Jordan Bardella ou Jean-Luc Mélenchon en lice pour Matignon. François Hollande fait son retour en politique... Depuis la dissolution surprise de l'Assemblée nationale par Emmanuel Macron au soir des européennes, une folle séquence politique s'est ouverte dans laquelle plus rien ne semble impossible.
Dans le cadre de la nouvelle union des gauches, La France insoumise (LFI) a même investi un fiché S pour les législatives anticipées.
Porte-parole de La Jeune Garde, Raphaël Arnault est en effet candidat aux législatives du 30 juin et 7 juillet prochains à Avignon. Les membres de ce mouvement d'extrême gauche «sont généralement issus de la mouvance anarcho-libertaire», expliquait le politologue Jean-Yves Camus dans une enquête du Figaro consacrée à ce groupuscule violent. Avec un autre activiste du même groupe, ce jeune homme de 29 ans avait par exemple été accusé d'avoir agressé un militant de droite. Il avait en outre été condamné pour injure raciste envers la policière Linda Kebbab.
Surtout, ce proche d'Olivier Besancenot et de Philippe Poutou est fiché S. Une information qui a suscité de vives réactions. Au point que la gauche locale a décidé de soutenir un autre candidat face à ce jeune homme jugé «trop extrémiste». Au-delà de ces dissensions locales, le fait d’être fiché S ne pourrait-il pas faire obstacle à l’entrée de ce Raphaël Arnault au Palais Bourbon ?
Un simple outil de renseignement
Être fiché S ne signifie pas que l’on fait l'objet de poursuites ou de sanctions pénales. La fiche S n’est pas non plus un mandat d’arrêt et n’implique pas forcément de surveillance active. Elle est avant tout une mesure administrative demandée par la justice, la police ou la gendarmerie. Concrètement, la fiche S est une sous-division du Fichier des Personnes Recherchées (FPR) qui selon le site du service public, «sert à rechercher, surveiller ou contrôler certaines personnes». 580.000 personnes sont inscrites au FPR, parmi lesquelles plus de 30.000 fiches S, selon les chiffres du rapport d'information de l'ex-sénateur LR François Pillet en décembre 2018.
Au total, le FPR compte environ 642.000 fiches (une même personne peut faire l'objet de plusieurs fiches). Il existe d’autres catégories de fiche que les fiches S, comme la fiche M (mineurs fugueurs) ou V (évadé). Souvent évoquée en lien avec les affaires de terrorisme, la fiche S concerne toute personne pouvant porter atteinte à la «sûreté de l’État» : terroristes bien sûr, mais aussi écologistes violents ou militants de groupuscules politiques extrémistes, comme c’est le cas de Raphaël Arnault. Au fond, c’est un simple outil de renseignement à la disposition de l’administration.
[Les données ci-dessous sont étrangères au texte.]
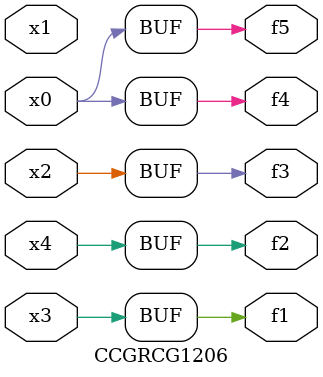
<source format=v>
module CCGRCG1206(
	input x0, x1, x2, x3, x4,
	output f1, f2, f3, f4, f5
);
	assign f1 = x3;
	assign f2 = x4;
	assign f3 = x2;
	assign f4 = x0;
	assign f5 = x0;
endmodule

</source>
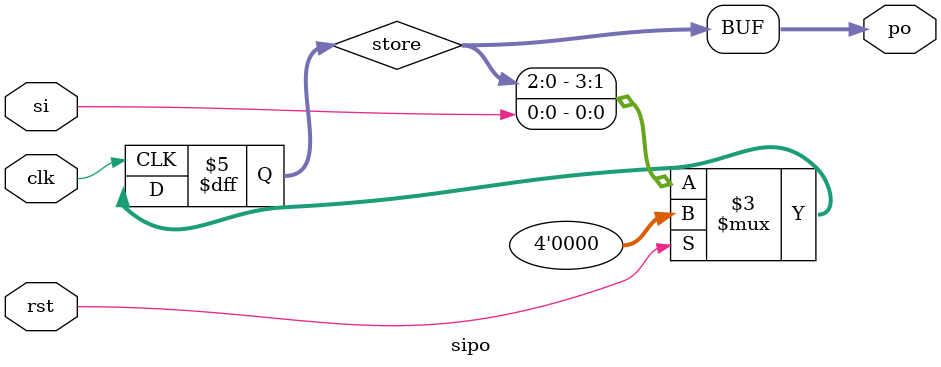
<source format=v>
module sipo(clk,rst,si,po);
	input clk,rst,si;
	output [3:0] po;
	
	reg [3:0] store;
	
	always @ (posedge clk)
	begin
		if(rst)
			store <= 4'b0000;
		else
			store <= {store[2:0],si};
	end
	assign po = store;
endmodule
</source>
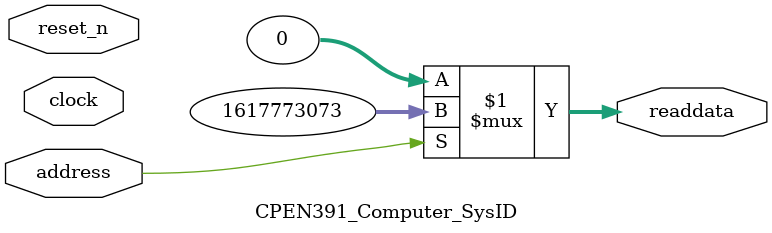
<source format=v>

`timescale 1ns / 1ps
// synthesis translate_on

// turn off superfluous verilog processor warnings 
// altera message_level Level1 
// altera message_off 10034 10035 10036 10037 10230 10240 10030 

module CPEN391_Computer_SysID (
               // inputs:
                address,
                clock,
                reset_n,

               // outputs:
                readdata
             )
;

  output  [ 31: 0] readdata;
  input            address;
  input            clock;
  input            reset_n;

  wire    [ 31: 0] readdata;
  //control_slave, which is an e_avalon_slave
  assign readdata = address ? 1617773073 : 0;

endmodule




</source>
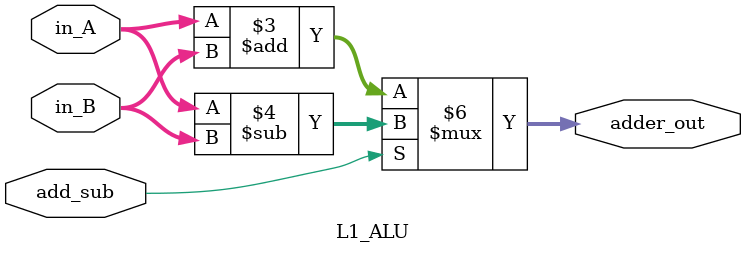
<source format=v>
module L1_ALU(input [3:0] in_A,
			  input [3:0] in_B,
			  input add_sub,
			  output reg [3:0] adder_out);

	always@(*)
	begin
	
		if(add_sub == 0) //0 means add
		begin
			adder_out <= in_A + in_B;
		end
		
		else
		begin
			adder_out <= in_A - in_B;
		end
		
	end
	
endmodule
</source>
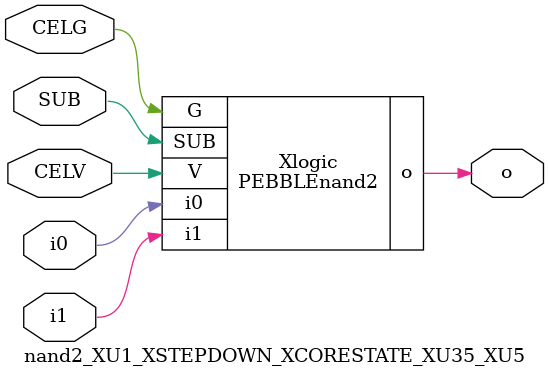
<source format=v>



module PEBBLEnand2 ( o, G, SUB, V, i0, i1 );

  input i0;
  input V;
  input i1;
  input G;
  output o;
  input SUB;
endmodule

//Celera Confidential Do Not Copy nand2_XU1_XSTEPDOWN_XCORESTATE_XU35_XU5
//Celera Confidential Symbol Generator
//5V NAND2
module nand2_XU1_XSTEPDOWN_XCORESTATE_XU35_XU5 (CELV,CELG,i0,i1,o,SUB);
input CELV;
input CELG;
input i0;
input i1;
input SUB;
output o;

//Celera Confidential Do Not Copy nand2
PEBBLEnand2 Xlogic(
.V (CELV),
.i0 (i0),
.i1 (i1),
.o (o),
.SUB (SUB),
.G (CELG)
);
//,diesize,PEBBLEnand2

//Celera Confidential Do Not Copy Module End
//Celera Schematic Generator
endmodule

</source>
Effet repoussoir sur les électeurs ?
La loi définit clairement les critères d'inéligibilité. Seules les personnes ayant été condamnées à la perte de leurs droits civiques par la justice ont l'interdiction de déposer leur candidature et par conséquent d'être élues. Selon le ministère de l'Intérieur, cette décision de justice peut être prononcée par le juge administratif ou le Conseil constitutionnel pour les élus n'ayant pas satisfait à leurs obligations en matière de comptes de campagne ou de déclaration de patrimoine.
La fiche S n'empêche donc en rien de se présenter à une élection ni d'être élu. On peut même imaginer que certains députés élus lors des dernières législatures étaient fichés S sans même le savoir. En effet, le fichier FRP est confidentiel et n'a théoriquement pas vocation à être rendu public. Toujours est-il que Raphaël Arnault peut donc tout à fait se présenter aux législatives et, en cas de victoire, devenir député. En revanche, il n’est pas impossible que l'existence de cette fiche S, maintenant qu’elle a été révélée dans la presse, puisse porter préjudice à l’image de Raphaël Arnault et peser en sa défaveur auprès des électeurs de la première circonscription du Vaucluse.